(Collected data entries)
# # # # #
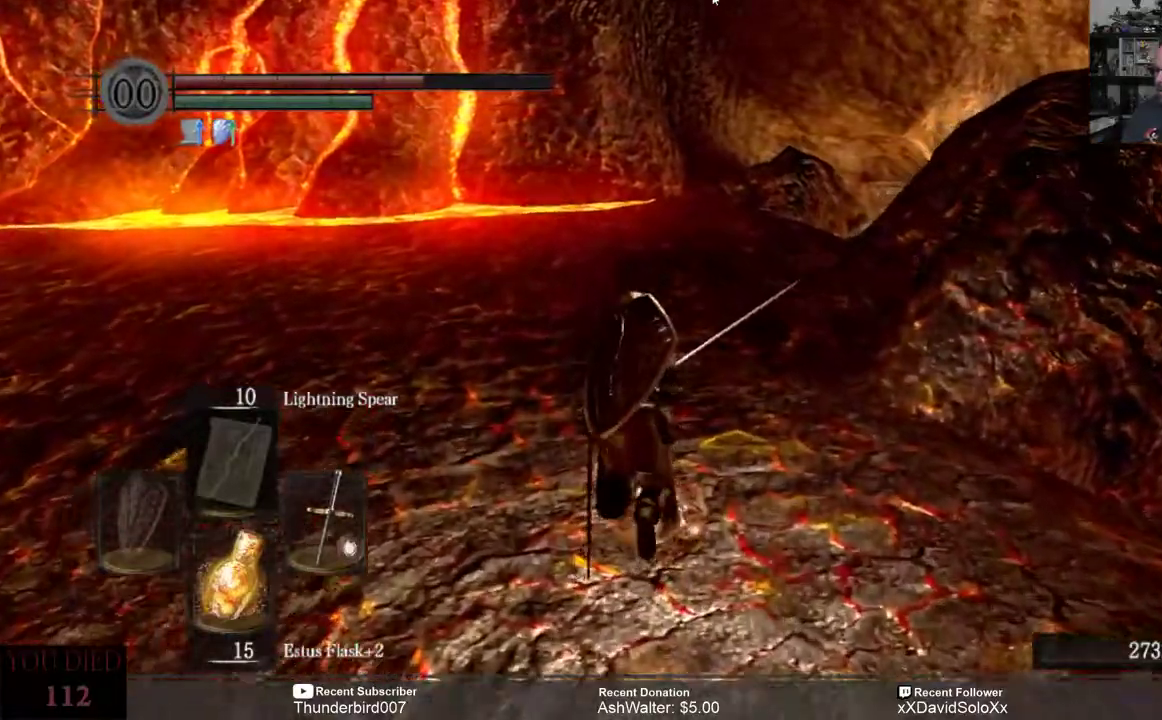
{"dt_ms": 500, "buttons": [], "left_stick": "up", "right_stick": "right", "events": [[367, "right_stick", "right"]]}
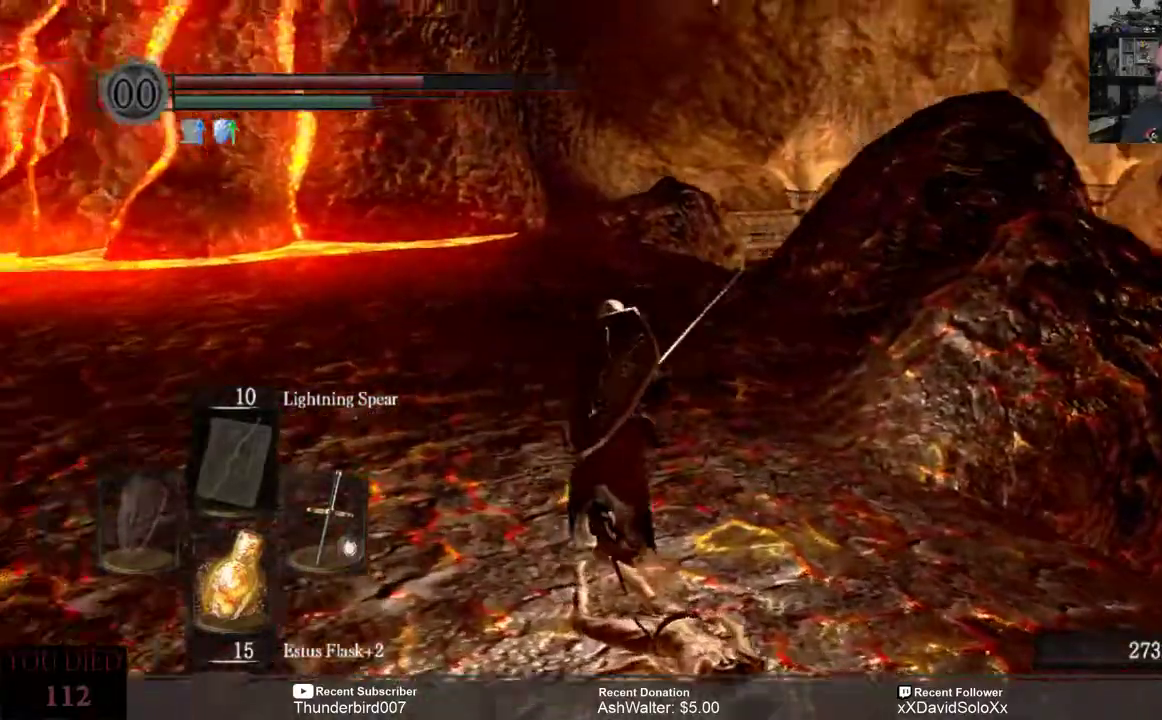
{"dt_ms": 500, "buttons": [], "left_stick": "up", "right_stick": "right", "events": []}
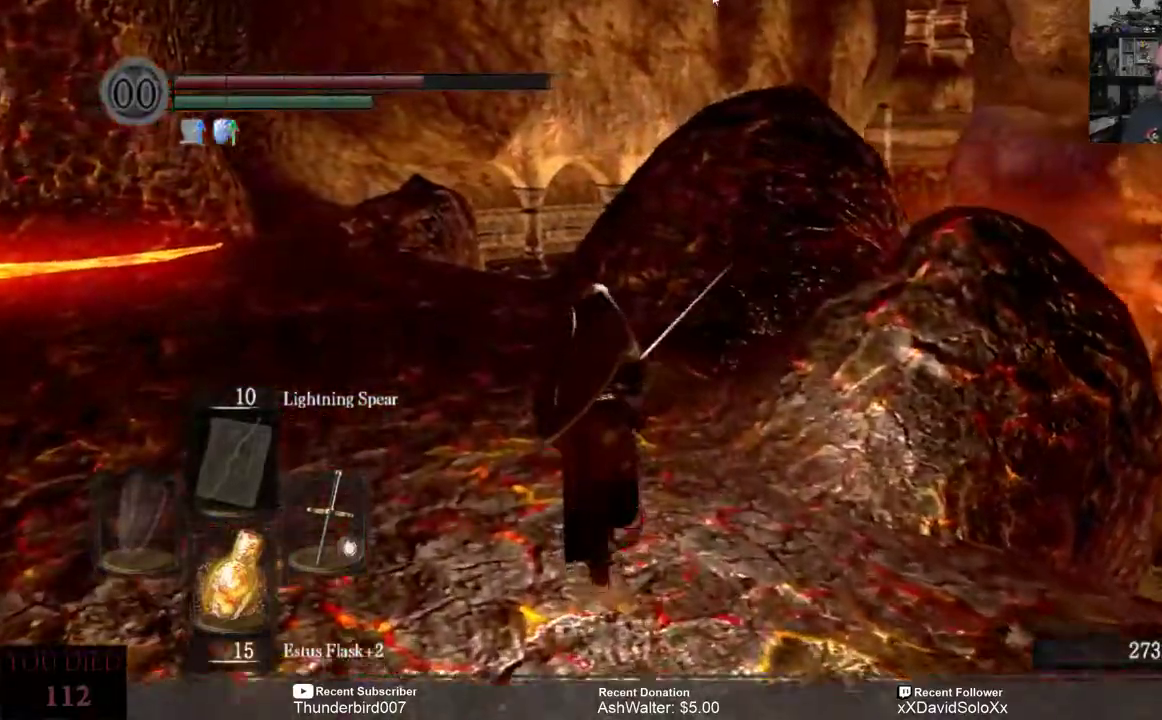
{"dt_ms": 500, "buttons": [], "left_stick": "up", "right_stick": "center", "events": [[50, "right_stick", "center"], [233, "right_stick", "up"], [350, "right_stick", "center"]]}
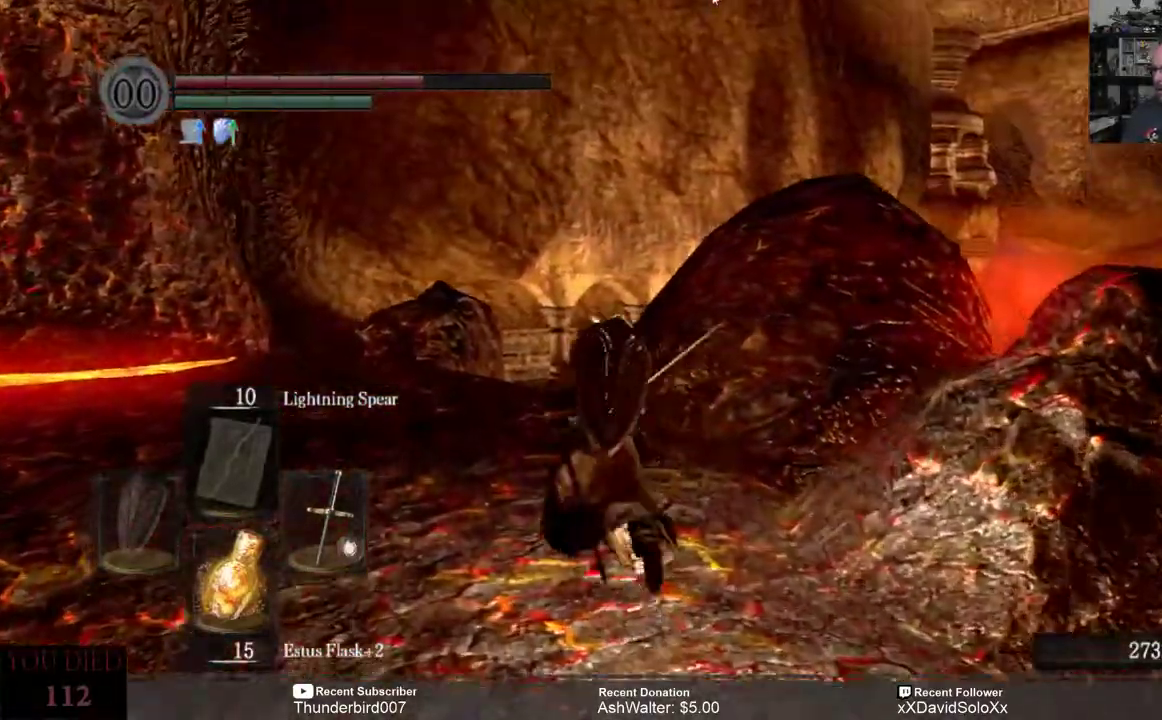
{"dt_ms": 500, "buttons": [], "left_stick": "up", "right_stick": "down", "events": [[417, "right_stick", "down"]]}
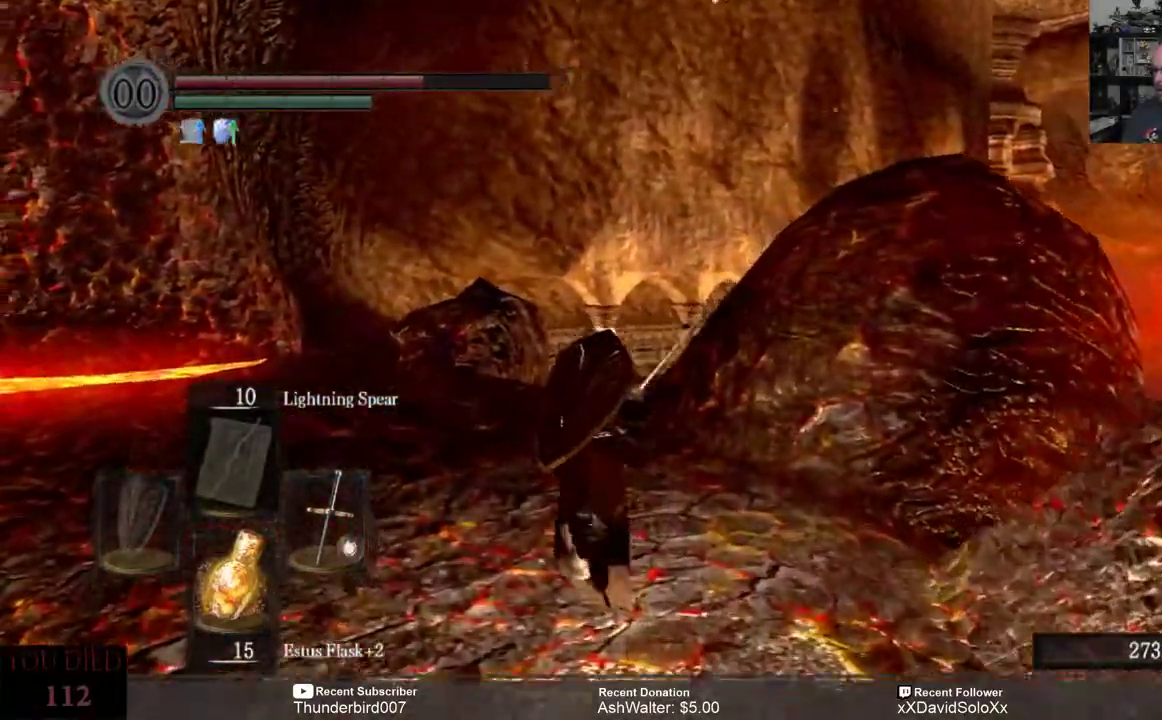
{"dt_ms": 500, "buttons": [], "left_stick": "up", "right_stick": "down", "events": []}
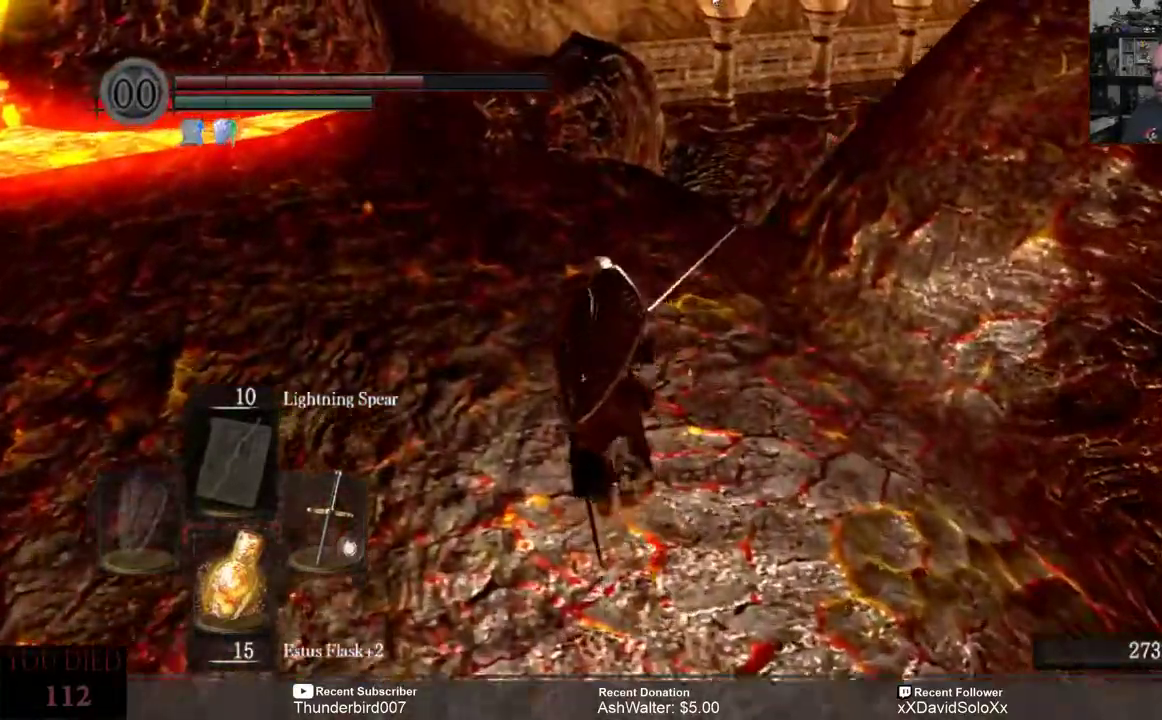
{"dt_ms": 500, "buttons": [], "left_stick": "up", "right_stick": "center", "events": [[217, "right_stick", "center"]]}
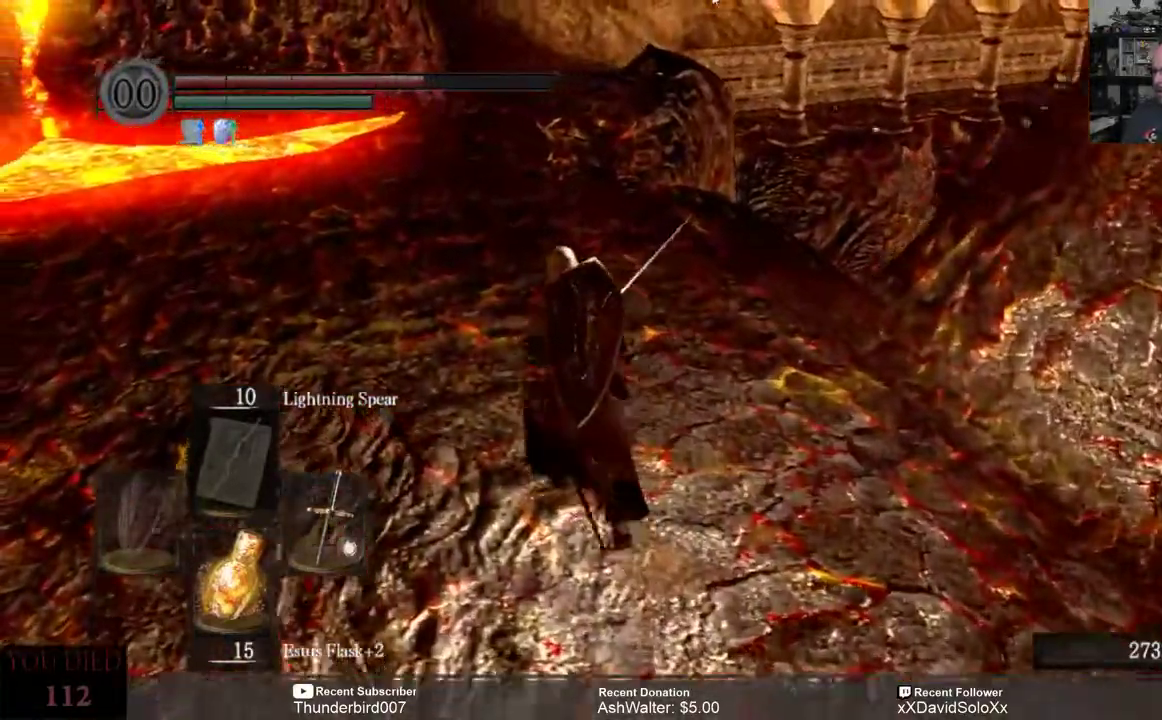
{"dt_ms": 500, "buttons": [], "left_stick": "up", "right_stick": "center", "events": []}
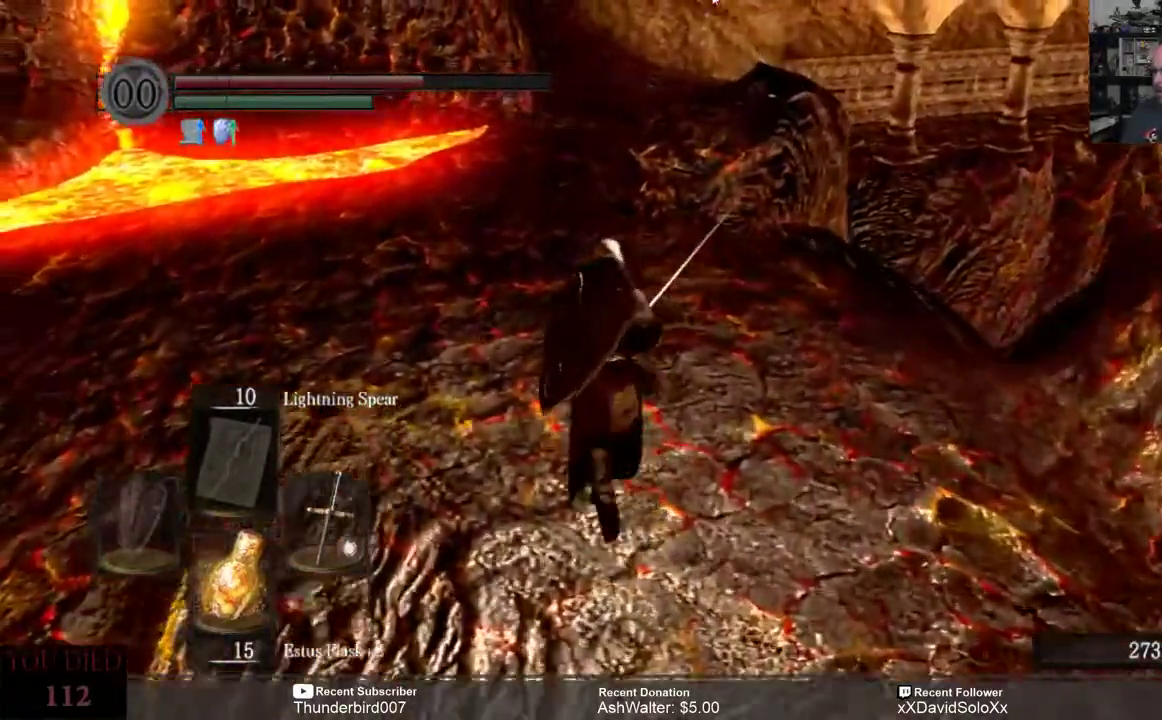
{"dt_ms": 500, "buttons": [], "left_stick": "up", "right_stick": "center", "events": []}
# # # # #
> _Exercise directions_
Check each line of the data above for the word "center" and state how many lines contain it, with no other text.

> _Answer below_
4